Annual car sales are likely to drop for the first time since 2002 in the year to March after January sales fell short of expectations. The farm sector grew 2.7 percent from a year earlier, the data showed.

HAS THE ECONOMY HIT A TROUGH?

Despite the gloom, some analysts argue the economy could have hit a trough in the December quarter owing to temporary disruptions and supply crunches in the mining industry. A jump in community and social services in the quarter also suggested government spending was on the rise.

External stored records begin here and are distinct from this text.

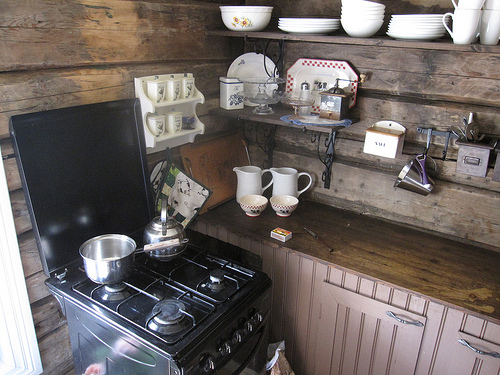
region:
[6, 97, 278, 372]
a black gas stove with an open lid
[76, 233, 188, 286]
a silver sauce pan on a stove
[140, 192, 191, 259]
a silver kettle on a stove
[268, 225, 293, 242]
a box of matches on the counter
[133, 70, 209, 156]
a white shelf hanging on the wall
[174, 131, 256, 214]
a tray on the counter against the wall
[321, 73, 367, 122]
a sifter on a shelf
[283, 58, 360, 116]
a red and white plate on a shelf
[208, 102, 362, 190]
a wooden shelf on the wall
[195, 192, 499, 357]
a wooden counter top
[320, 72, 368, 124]
a manual coffee grinder on a shelf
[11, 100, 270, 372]
a black stove in a kitchen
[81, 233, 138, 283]
a stainless steel pot on a burner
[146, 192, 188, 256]
a kettle on a burner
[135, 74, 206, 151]
white pots on a spice rack on the wall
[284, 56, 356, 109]
a decorative white and red plate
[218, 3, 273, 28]
a bowl with flower printing on a shelf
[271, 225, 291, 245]
a matchbox on a wooden counter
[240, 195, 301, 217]
two tea cups on a wooden counter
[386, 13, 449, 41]
a stack of white plates on a shelf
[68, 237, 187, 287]
a pot on a stove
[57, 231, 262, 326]
a gas cooking stove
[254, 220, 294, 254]
a box of matches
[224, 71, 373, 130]
shelf on a wall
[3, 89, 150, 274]
lid on a stove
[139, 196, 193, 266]
tea kettle on a stove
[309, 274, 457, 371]
cabnet doors below counter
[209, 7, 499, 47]
dishes on a shelf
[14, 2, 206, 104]
wooden logs for wall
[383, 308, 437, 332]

Private surveys of the manufacturing sector also indicate a pick-up in sentiment. The HSBC manufacturing purchasing managers' index (PMI), compiled by Markit, jumped to an eight-month high in January.

Still, evidence of improving demand and investment has been hard to come by. Reliance Industries, India's biggest company by market value and an energy conglomerate, reported its first quarterly profit drop in more than two years.

Thermax Ltd., an energy and environment solutions provider which depends on orders from capacity expansion in core industrial sectors for its revenue, expects those revenues to decline in the first few quarters of the next fiscal year.

"Next year is going to be challenging for not only Thermax, but for entire capital goods industry," M.S. Unnikrishnan, Thermax's managing director, told analysts in a conference call this month.

Economists likewise fear growth may languish below 7 percent in coming quarters as well, particularly if crude oil prices stay high. India imports nearly 80 percent of its oil needs, and oil accounts for nearly a third of the country's imports.

The central bank ran a 20-month interest rate tightening cycle until October to try to rein in inflation. Economists generally expect the RBI to cut its main policy rate by 100 basis points in 2012 from the current 8.5 percent.